Copyright law existed before LLM's were developed. New technologies aren't magically exempt from those laws just because they're new.

@bodhipaksa @petergleick Was it pirated? Or was it legally purchased?
@dubiago @petergleick It was pirated, along with many others, hence all the lawsuits OpenAI is facing.
@dubiago @petergleick At a certain point one has to lose patience and say, "RTFA."
@bodhipaksa @petergleick Yes. I did. There is a *claim* of piracy. But, we don’t know the source of these books. The article doesn’t specify—my guess is that the author doesn’t know. Ambiguity and assumption launched from that ambiguity is always fraught with danger…not that people with pitchforks care…

@dubiago @petergleick As the article says: "The data set, known as “Books3,” was based on a collection of pirated ebooks."

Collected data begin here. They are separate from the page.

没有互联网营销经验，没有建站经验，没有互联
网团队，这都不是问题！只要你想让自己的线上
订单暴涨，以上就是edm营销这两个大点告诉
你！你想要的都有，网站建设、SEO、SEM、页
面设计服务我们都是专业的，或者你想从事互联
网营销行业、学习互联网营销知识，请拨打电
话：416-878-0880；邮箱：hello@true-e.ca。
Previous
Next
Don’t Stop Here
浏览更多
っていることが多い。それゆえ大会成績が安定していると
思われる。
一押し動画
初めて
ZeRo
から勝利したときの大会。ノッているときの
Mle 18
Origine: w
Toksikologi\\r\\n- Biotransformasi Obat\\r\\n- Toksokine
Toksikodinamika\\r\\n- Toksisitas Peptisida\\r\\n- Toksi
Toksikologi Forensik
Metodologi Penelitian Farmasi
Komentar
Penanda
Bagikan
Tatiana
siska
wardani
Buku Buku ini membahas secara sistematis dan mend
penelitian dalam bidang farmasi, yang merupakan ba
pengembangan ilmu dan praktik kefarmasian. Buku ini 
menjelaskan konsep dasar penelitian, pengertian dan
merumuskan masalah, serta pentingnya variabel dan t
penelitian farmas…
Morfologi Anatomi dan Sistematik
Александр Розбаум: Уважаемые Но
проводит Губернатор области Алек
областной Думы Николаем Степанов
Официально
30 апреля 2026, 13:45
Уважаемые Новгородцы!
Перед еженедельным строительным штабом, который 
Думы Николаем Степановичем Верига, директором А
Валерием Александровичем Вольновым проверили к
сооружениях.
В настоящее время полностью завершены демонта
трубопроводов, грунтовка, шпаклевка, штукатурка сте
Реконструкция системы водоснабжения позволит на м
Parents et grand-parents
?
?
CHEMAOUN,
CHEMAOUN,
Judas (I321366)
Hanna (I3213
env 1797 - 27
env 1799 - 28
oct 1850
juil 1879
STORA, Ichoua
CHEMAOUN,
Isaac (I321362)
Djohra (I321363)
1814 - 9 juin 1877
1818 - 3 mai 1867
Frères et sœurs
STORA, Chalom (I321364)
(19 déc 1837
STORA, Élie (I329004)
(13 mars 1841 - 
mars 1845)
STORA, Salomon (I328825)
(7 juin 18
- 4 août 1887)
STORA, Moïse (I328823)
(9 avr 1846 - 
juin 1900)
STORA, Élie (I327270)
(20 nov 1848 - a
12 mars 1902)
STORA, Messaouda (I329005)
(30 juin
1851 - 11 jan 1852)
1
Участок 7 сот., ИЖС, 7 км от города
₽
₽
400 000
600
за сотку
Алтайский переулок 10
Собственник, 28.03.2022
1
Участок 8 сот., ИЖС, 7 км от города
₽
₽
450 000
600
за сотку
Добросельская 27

One of my books is in that collection, without my permission. No author whose work is in it gave permission for their book to be used in this way. Which is why there are now multiple lawsuits against OpenAI.

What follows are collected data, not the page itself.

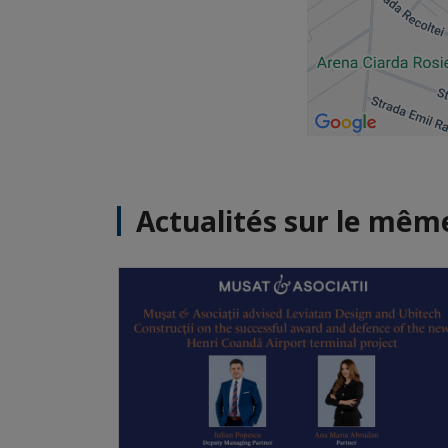
Actualités sur le mê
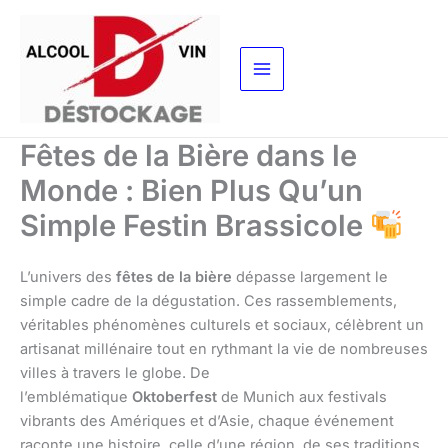
Aller
au
contenu
Fêtes de la Bière dans le
Monde : Bien Plus Qu’un
Simple Festin Brassicole
L’univers des
fêtes de la bière
dépasse largement le
simple cadre de la dégustation. Ces rassemblements,
véritables phénomènes culturels et sociaux, célèbrent un
artisanat millénaire tout en rythmant la vie de nombreuses
villes à travers le globe. De
l’emblématique
Oktoberfest
de Munich aux festivals
vibrants des Amériques et d’Asie, chaque événement
raconte une histoire, celle d’une région, de ses traditions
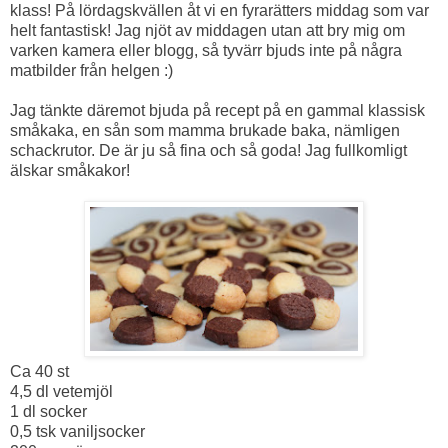
klass! På lördagskvällen åt vi en fyrarätters middag som var
helt fantastisk! Jag njöt av middagen utan att bry mig om
varken kamera eller blogg, så tyvärr bjuds inte på några
matbilder från helgen :)
Jag tänkte däremot bjuda på recept på en gammal klassisk
småkaka, en sån som mamma brukade baka, nämligen
schackrutor. De är ju så fina och så goda! Jag fullkomligt
älskar småkakor!
Ca 40 st
4,5 dl vetemjöl
1 dl socker
0,5 tsk vaniljsocker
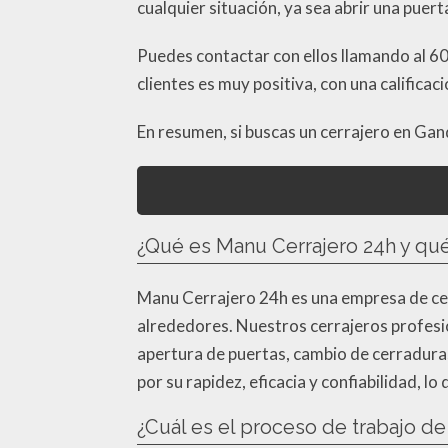
cualquier situación, ya sea abrir una puer
Puedes contactar con ellos llamando al 60
clientes es muy positiva, con una calificaci
En resumen, si buscas un cerrajero en Gand
¿Qué es Manu Cerrajero 24h y qué
Manu Cerrajero 24h es una empresa de cer
alrededores. Nuestros cerrajeros profesio
apertura de puertas, cambio de cerradura
por su rapidez, eficacia y confiabilidad, l
¿Cuál es el proceso de trabajo d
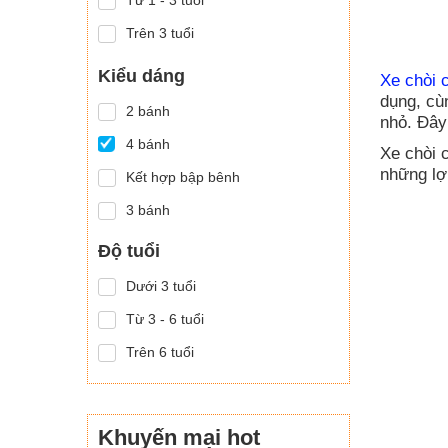
Từ 1 - 3 tuổi
Trên 3 tuổi
Kiểu dáng
Xe chòi 
dụng, cù
2 bánh
nhỏ. Đây
4 bánh
Xe chòi 
những lợ
Kết hợp bập bênh
3 bánh
Độ tuổi
Dưới 3 tuổi
Từ 3 - 6 tuổi
Trên 6 tuổi
Khuyến mại hot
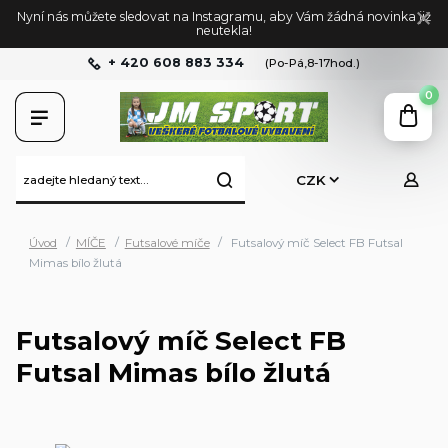
Nyní nás můžete sledovat na Instagramu, aby Vám žádná novinka již
neutekla!
+ 420 608 883 334
(Po-Pá,8-17hod.)
0
CZK
Úvod
MÍČE
Futsalové míče
Futsalový míč Select FB Futsal
Mimas bílo žlutá
Futsalový míč Select FB
Futsal Mimas bílo žlutá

@bodhipaksa @petergleick Pirated according to who? Can the owner of the data set furnish legitimate purchase receipts? Was that question even asked?
@dubiago @petergleick Even if at some point the books were legitimately purchased, by being passed on to a third party they become pirated by definition.
@bodhipaksa @petergleick That’s for the courts to determine
@dubiago @petergleick Oh, boy. You are such a waste of time. Blocked.
@bodhipaksa @petergleick apologies if this is a dumb question but, what if the AI got that summary from say, the ingestion of a bunch of Reddit comments discussing your book but not actually your book itself?
@kobra_ @petergleick It's not a dumb question, but it's one you wouldn't have to ask if you read even the first paragraph of the article I linked to 🙂

@bodhipaksa @petergleick gotcha, I obviously don’t care enough to do that. Thanks for responding though, have a good day.

Edit: actually I DID go back and click the article and still didn’t see the information I asked about. I truly don’t care anymore though, no longer interested in learning more about this situation.

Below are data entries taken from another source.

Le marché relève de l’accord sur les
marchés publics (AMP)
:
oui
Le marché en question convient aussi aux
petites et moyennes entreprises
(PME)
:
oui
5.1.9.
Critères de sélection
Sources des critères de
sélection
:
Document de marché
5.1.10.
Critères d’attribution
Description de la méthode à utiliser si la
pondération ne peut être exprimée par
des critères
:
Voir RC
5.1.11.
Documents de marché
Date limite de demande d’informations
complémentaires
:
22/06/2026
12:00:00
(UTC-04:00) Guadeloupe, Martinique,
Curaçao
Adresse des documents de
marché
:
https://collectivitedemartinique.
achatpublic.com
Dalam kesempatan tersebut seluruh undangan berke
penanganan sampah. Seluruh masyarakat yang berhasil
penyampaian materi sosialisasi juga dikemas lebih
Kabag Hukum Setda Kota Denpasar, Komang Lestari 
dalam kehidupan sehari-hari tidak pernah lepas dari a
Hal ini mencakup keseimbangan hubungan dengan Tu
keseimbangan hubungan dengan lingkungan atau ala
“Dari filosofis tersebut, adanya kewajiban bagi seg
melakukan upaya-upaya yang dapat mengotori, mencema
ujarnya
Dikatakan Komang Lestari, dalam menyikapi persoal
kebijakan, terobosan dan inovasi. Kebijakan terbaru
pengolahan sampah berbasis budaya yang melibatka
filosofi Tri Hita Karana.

@bodhipaksa @petergleick 2 questions:

Are you in the US?

If so, is legal insurance a thing there?

@monsoonrains @petergleick I am in the US, although I had never heard of legal insurance.
@bodhipaksa @petergleick It's a thing in a lot of Euro countries... might be worth looking into there.
@monsoonrains @petergleick I imagine it's a bit late since the plagiarism has already happened. I recently joined the Authors' Guild, and I'll be interested to hear what advice they give.